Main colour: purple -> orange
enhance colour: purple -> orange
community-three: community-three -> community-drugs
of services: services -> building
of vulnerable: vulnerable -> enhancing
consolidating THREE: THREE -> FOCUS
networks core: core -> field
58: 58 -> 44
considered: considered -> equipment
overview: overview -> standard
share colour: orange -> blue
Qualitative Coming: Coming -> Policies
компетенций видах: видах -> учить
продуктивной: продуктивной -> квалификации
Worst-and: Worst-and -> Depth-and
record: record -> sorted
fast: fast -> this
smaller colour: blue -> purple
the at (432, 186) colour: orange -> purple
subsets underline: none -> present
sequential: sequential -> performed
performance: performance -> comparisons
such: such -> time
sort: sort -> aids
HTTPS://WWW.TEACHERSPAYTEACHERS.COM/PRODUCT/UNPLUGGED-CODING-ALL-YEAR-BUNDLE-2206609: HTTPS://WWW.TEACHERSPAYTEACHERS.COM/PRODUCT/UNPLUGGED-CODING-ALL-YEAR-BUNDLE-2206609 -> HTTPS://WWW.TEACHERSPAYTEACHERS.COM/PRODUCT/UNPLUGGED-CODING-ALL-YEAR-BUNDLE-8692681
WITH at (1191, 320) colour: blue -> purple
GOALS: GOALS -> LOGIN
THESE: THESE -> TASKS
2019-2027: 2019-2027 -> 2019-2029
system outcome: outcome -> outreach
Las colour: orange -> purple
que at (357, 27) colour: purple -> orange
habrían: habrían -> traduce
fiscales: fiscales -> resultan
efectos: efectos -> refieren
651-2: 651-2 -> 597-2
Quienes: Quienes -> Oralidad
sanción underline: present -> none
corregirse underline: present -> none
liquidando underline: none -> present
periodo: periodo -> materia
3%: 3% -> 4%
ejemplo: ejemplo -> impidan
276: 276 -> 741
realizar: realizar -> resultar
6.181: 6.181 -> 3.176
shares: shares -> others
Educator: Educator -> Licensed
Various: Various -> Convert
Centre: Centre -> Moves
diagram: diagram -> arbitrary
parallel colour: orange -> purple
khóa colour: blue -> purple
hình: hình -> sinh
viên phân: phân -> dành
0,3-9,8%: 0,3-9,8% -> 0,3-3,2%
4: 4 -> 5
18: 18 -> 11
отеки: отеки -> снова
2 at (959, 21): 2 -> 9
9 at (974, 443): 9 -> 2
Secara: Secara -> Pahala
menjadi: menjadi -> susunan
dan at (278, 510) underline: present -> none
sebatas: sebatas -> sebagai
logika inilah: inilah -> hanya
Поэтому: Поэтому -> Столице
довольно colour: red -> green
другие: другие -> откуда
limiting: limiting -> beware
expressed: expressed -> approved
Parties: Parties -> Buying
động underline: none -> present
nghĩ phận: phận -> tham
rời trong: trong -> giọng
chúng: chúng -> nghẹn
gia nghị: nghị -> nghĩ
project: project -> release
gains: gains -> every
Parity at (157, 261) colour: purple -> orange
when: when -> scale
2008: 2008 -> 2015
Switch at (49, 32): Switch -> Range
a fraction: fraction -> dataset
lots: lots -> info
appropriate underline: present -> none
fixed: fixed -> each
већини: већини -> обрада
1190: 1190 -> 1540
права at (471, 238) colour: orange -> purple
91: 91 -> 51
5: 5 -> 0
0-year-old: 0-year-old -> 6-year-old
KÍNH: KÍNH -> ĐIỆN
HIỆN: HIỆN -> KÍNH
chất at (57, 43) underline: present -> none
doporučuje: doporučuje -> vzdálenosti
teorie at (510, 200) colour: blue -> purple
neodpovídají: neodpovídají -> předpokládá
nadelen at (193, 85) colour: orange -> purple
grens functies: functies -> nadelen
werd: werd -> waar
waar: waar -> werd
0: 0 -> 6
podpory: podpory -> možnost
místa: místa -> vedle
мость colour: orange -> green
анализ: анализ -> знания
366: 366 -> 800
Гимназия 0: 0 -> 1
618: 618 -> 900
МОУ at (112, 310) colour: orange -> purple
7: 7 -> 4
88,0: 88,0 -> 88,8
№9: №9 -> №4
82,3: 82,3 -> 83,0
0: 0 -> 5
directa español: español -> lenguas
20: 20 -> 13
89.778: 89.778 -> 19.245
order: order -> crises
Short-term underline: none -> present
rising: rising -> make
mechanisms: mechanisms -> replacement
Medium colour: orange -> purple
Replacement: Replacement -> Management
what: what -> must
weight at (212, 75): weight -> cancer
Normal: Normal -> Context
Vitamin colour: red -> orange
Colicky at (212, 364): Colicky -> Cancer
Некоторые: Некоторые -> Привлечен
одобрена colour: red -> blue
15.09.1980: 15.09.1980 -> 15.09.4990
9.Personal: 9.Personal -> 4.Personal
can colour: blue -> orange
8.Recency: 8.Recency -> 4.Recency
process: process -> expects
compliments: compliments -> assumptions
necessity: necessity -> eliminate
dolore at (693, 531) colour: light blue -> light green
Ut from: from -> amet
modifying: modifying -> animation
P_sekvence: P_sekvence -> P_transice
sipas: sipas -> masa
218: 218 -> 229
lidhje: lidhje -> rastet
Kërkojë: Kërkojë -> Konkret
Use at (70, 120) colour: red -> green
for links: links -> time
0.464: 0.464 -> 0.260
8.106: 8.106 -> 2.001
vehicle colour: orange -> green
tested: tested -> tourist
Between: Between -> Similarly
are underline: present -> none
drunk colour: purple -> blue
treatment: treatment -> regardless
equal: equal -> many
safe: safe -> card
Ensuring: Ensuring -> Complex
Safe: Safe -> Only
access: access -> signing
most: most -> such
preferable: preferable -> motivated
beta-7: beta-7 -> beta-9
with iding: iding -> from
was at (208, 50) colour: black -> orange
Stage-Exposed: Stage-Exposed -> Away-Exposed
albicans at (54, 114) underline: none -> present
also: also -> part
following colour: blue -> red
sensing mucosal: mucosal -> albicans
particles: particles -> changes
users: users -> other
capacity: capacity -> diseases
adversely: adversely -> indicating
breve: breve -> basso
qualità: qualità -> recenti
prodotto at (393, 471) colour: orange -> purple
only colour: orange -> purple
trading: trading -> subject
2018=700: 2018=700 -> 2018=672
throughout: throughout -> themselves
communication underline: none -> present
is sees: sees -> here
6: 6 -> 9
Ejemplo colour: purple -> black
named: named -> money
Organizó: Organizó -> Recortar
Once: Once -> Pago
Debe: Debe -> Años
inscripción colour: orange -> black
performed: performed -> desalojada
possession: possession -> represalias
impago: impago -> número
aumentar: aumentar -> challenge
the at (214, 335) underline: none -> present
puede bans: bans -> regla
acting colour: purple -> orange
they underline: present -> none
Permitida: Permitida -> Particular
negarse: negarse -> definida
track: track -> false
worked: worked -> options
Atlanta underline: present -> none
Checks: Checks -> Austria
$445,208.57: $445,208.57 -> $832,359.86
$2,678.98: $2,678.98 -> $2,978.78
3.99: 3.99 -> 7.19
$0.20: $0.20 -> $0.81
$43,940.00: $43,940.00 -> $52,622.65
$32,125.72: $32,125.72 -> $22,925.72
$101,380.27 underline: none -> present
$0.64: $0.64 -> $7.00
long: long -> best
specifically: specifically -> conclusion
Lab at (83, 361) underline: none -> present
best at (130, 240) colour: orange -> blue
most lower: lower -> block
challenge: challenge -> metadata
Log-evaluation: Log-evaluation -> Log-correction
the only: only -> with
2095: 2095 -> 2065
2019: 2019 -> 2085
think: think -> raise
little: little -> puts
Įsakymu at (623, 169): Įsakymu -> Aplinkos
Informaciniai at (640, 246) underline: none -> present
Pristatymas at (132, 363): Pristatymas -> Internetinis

..............................

What to work on:
Can you return every line of the items above, word for word and in the same order?

Completed task:
Main colour: purple -> orange
enhance colour: purple -> orange
community-three: community-three -> community-drugs
of services: services -> building
of vulnerable: vulnerable -> enhancing
consolidating THREE: THREE -> FOCUS
networks core: core -> field
58: 58 -> 44
considered: considered -> equipment
overview: overview -> standard
share colour: orange -> blue
Qualitative Coming: Coming -> Policies
компетенций видах: видах -> учить
продуктивной: продуктивной -> квалификации
Worst-and: Worst-and -> Depth-and
record: record -> sorted
fast: fast -> this
smaller colour: blue -> purple
the at (432, 186) colour: orange -> purple
subsets underline: none -> present
sequential: sequential -> performed
performance: performance -> comparisons
such: such -> time
sort: sort -> aids
HTTPS://WWW.TEACHERSPAYTEACHERS.COM/PRODUCT/UNPLUGGED-CODING-ALL-YEAR-BUNDLE-2206609: HTTPS://WWW.TEACHERSPAYTEACHERS.COM/PRODUCT/UNPLUGGED-CODING-ALL-YEAR-BUNDLE-2206609 -> HTTPS://WWW.TEACHERSPAYTEACHERS.COM/PRODUCT/UNPLUGGED-CODING-ALL-YEAR-BUNDLE-8692681
WITH at (1191, 320) colour: blue -> purple
GOALS: GOALS -> LOGIN
THESE: THESE -> TASKS
2019-2027: 2019-2027 -> 2019-2029
system outcome: outcome -> outreach
Las colour: orange -> purple
que at (357, 27) colour: purple -> orange
habrían: habrían -> traduce
fiscales: fiscales -> resultan
efectos: efectos -> refieren
651-2: 651-2 -> 597-2
Quienes: Quienes -> Oralidad
sanción underline: present -> none
corregirse underline: present -> none
liquidando underline: none -> present
periodo: periodo -> materia
3%: 3% -> 4%
ejemplo: ejemplo -> impidan
276: 276 -> 741
realizar: realizar -> resultar
6.181: 6.181 -> 3.176
shares: shares -> others
Educator: Educator -> Licensed
Various: Various -> Convert
Centre: Centre -> Moves
diagram: diagram -> arbitrary
parallel colour: orange -> purple
khóa colour: blue -> purple
hình: hình -> sinh
viên phân: phân -> dành
0,3-9,8%: 0,3-9,8% -> 0,3-3,2%
4: 4 -> 5
18: 18 -> 11
отеки: отеки -> снова
2 at (959, 21): 2 -> 9
9 at (974, 443): 9 -> 2
Secara: Secara -> Pahala
menjadi: menjadi -> susunan
dan at (278, 510) underline: present -> none
sebatas: sebatas -> sebagai
logika inilah: inilah -> hanya
Поэтому: Поэтому -> Столице
довольно colour: red -> green
другие: другие -> откуда
limiting: limiting -> beware
expressed: expressed -> approved
Parties: Parties -> Buying
động underline: none -> present
nghĩ phận: phận -> tham
rời trong: trong -> giọng
chúng: chúng -> nghẹn
gia nghị: nghị -> nghĩ
project: project -> release
gains: gains -> every
Parity at (157, 261) colour: purple -> orange
when: when -> scale
2008: 2008 -> 2015
Switch at (49, 32): Switch -> Range
a fraction: fraction -> dataset
lots: lots -> info
appropriate underline: present -> none
fixed: fixed -> each
већини: већини -> обрада
1190: 1190 -> 1540
права at (471, 238) colour: orange -> purple
91: 91 -> 51
5: 5 -> 0
0-year-old: 0-year-old -> 6-year-old
KÍNH: KÍNH -> ĐIỆN
HIỆN: HIỆN -> KÍNH
chất at (57, 43) underline: present -> none
doporučuje: doporučuje -> vzdálenosti
teorie at (510, 200) colour: blue -> purple
neodpovídají: neodpovídají -> předpokládá
nadelen at (193, 85) colour: orange -> purple
grens functies: functies -> nadelen
werd: werd -> waar
waar: waar -> werd
0: 0 -> 6
podpory: podpory -> možnost
místa: místa -> vedle
мость colour: orange -> green
анализ: анализ -> знания
366: 366 -> 800
Гимназия 0: 0 -> 1
618: 618 -> 900
МОУ at (112, 310) colour: orange -> purple
7: 7 -> 4
88,0: 88,0 -> 88,8
№9: №9 -> №4
82,3: 82,3 -> 83,0
0: 0 -> 5
directa español: español -> lenguas
20: 20 -> 13
89.778: 89.778 -> 19.245
order: order -> crises
Short-term underline: none -> present
rising: rising -> make
mechanisms: mechanisms -> replacement
Medium colour: orange -> purple
Replacement: Replacement -> Management
what: what -> must
weight at (212, 75): weight -> cancer
Normal: Normal -> Context
Vitamin colour: red -> orange
Colicky at (212, 364): Colicky -> Cancer
Некоторые: Некоторые -> Привлечен
одобрена colour: red -> blue
15.09.1980: 15.09.1980 -> 15.09.4990
9.Personal: 9.Personal -> 4.Personal
can colour: blue -> orange
8.Recency: 8.Recency -> 4.Recency
process: process -> expects
compliments: compliments -> assumptions
necessity: necessity -> eliminate
dolore at (693, 531) colour: light blue -> light green
Ut from: from -> amet
modifying: modifying -> animation
P_sekvence: P_sekvence -> P_transice
sipas: sipas -> masa
218: 218 -> 229
lidhje: lidhje -> rastet
Kërkojë: Kërkojë -> Konkret
Use at (70, 120) colour: red -> green
for links: links -> time
0.464: 0.464 -> 0.260
8.106: 8.106 -> 2.001
vehicle colour: orange -> green
tested: tested -> tourist
Between: Between -> Similarly
are underline: present -> none
drunk colour: purple -> blue
treatment: treatment -> regardless
equal: equal -> many
safe: safe -> card
Ensuring: Ensuring -> Complex
Safe: Safe -> Only
access: access -> signing
most: most -> such
preferable: preferable -> motivated
beta-7: beta-7 -> beta-9
with iding: iding -> from
was at (208, 50) colour: black -> orange
Stage-Exposed: Stage-Exposed -> Away-Exposed
albicans at (54, 114) underline: none -> present
also: also -> part
following colour: blue -> red
sensing mucosal: mucosal -> albicans
particles: particles -> changes
users: users -> other
capacity: capacity -> diseases
adversely: adversely -> indicating
breve: breve -> basso
qualità: qualità -> recenti
prodotto at (393, 471) colour: orange -> purple
only colour: orange -> purple
trading: trading -> subject
2018=700: 2018=700 -> 2018=672
throughout: throughout -> themselves
communication underline: none -> present
is sees: sees -> here
6: 6 -> 9
Ejemplo colour: purple -> black
named: named -> money
Organizó: Organizó -> Recortar
Once: Once -> Pago
Debe: Debe -> Años
inscripción colour: orange -> black
performed: performed -> desalojada
possession: possession -> represalias
impago: impago -> número
aumentar: aumentar -> challenge
the at (214, 335) underline: none -> present
puede bans: bans -> regla
acting colour: purple -> orange
they underline: present -> none
Permitida: Permitida -> Particular
negarse: negarse -> definida
track: track -> false
worked: worked -> options
Atlanta underline: present -> none
Checks: Checks -> Austria
$445,208.57: $445,208.57 -> $832,359.86
$2,678.98: $2,678.98 -> $2,978.78
3.99: 3.99 -> 7.19
$0.20: $0.20 -> $0.81
$43,940.00: $43,940.00 -> $52,622.65
$32,125.72: $32,125.72 -> $22,925.72
$101,380.27 underline: none -> present
$0.64: $0.64 -> $7.00
long: long -> best
specifically: specifically -> conclusion
Lab at (83, 361) underline: none -> present
best at (130, 240) colour: orange -> blue
most lower: lower -> block
challenge: challenge -> metadata
Log-evaluation: Log-evaluation -> Log-correction
the only: only -> with
2095: 2095 -> 2065
2019: 2019 -> 2085
think: think -> raise
little: little -> puts
Įsakymu at (623, 169): Įsakymu -> Aplinkos
Informaciniai at (640, 246) underline: none -> present
Pristatymas at (132, 363): Pristatymas -> Internetinis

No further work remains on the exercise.